Check out “Alerting on Machine Learning Jobs in Elasticsearch v5.5” for further details, specifically the insights detailed in the Advanced section. For the purposes of example, we simply log to Elasticsearch that an event has occurred.  In practice this alert would utilise a more elaborate action, such as email, to inform the appropriate administrator.  Applying this watch to our static dataset requires us to execute the watch as a sliding window, gradually covering each time period.  We reuse the script from earlier posts to achieve this. Executing this watch as described here, results in the watch detecting the single critical anomaly shown earlier:

[2017-07-26T14:55:32,749][INFO ][o.e.x.w.a.l.ExecutableLoggingAction] [6S5dxZK] Alert for job [unusual_process] at [2017-06-12T07:30:00.000Z] score [78]

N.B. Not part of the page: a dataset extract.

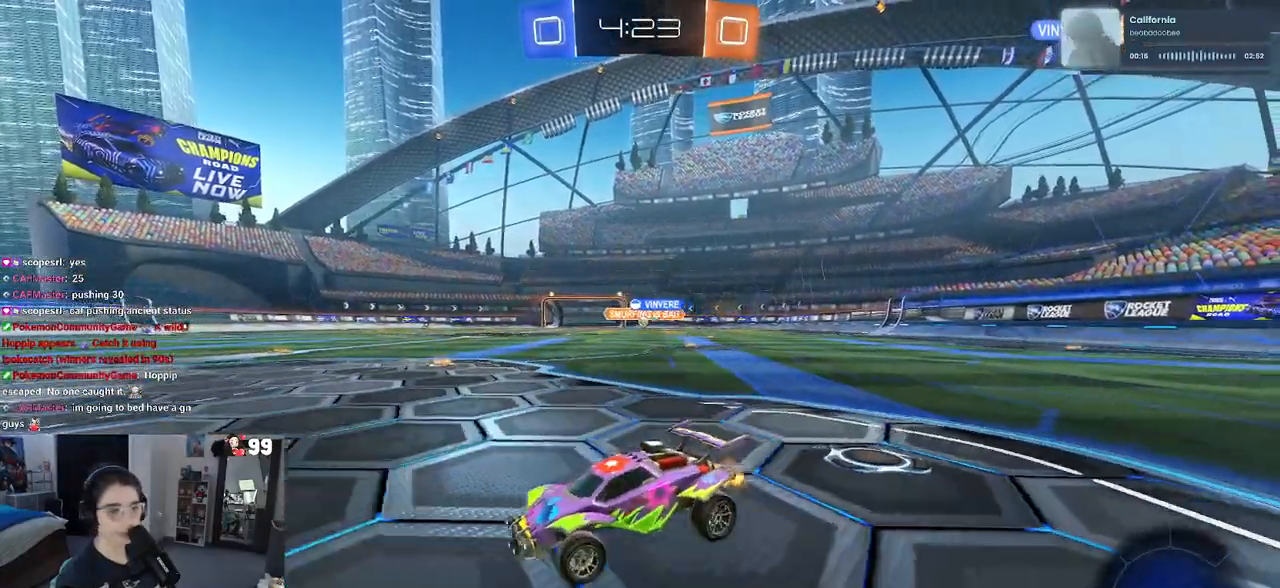
{"buttons": ["R2"], "left_stick": "left", "right_stick": "center", "events": [[33, "SQUARE", "down"], [133, "SQUARE", "up"], [450, "left_stick", "left"]]}
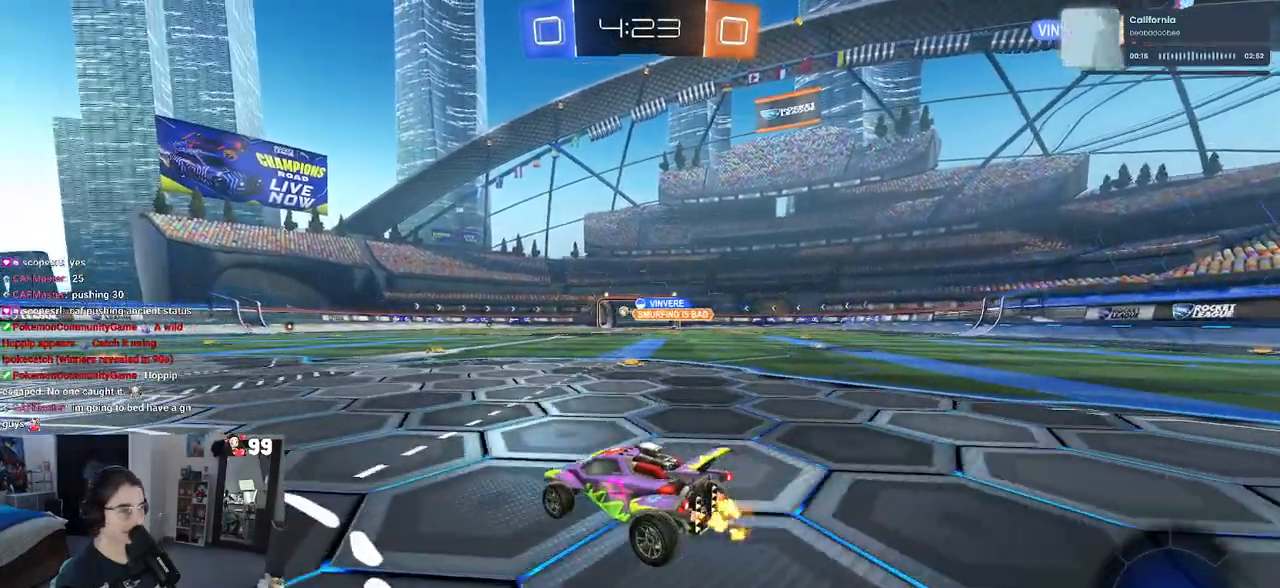
{"buttons": ["R1", "R2"], "left_stick": "center", "right_stick": "center", "events": [[150, "R1", "down"], [283, "left_stick", "center"]]}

In reality, our alerting criteria is likely to be more complex.  Whilst a period of unusual processes might be suspicious,  in very large infrastructures this alone is unlikely to represent an event worthy of a security analyst’s attention.  However, if coupled with other signatures (e.g., unusual logins), further inspection is likely warranted. The above watch could therefore be tailored to potentially look for multiple ML-detected anomalies, or even apply further static rules.

Normally, the above watch would execute periodically, matching on documents generated by the ML job in real time. Given the static nature of our dataset, we did include this.

Summary

In this post, we’ve seen how X-Pack machine learning jobs can be used to automate the analysis of a security-related dataset to detect unusual activity that may be associated with unauthorized access or an actual cyber attack.  The key advantage here is that we accomplished this analysis without the complex watch described in our previous post, requiring only a simple watch to notify us when critical anomalies have been detected.  Using X-Pack machine learning allows our security analysis to scale.  Imagine running 10-20 ML jobs, each working for you to detect usual activity in the various types of security log data you have in Elasticsearch!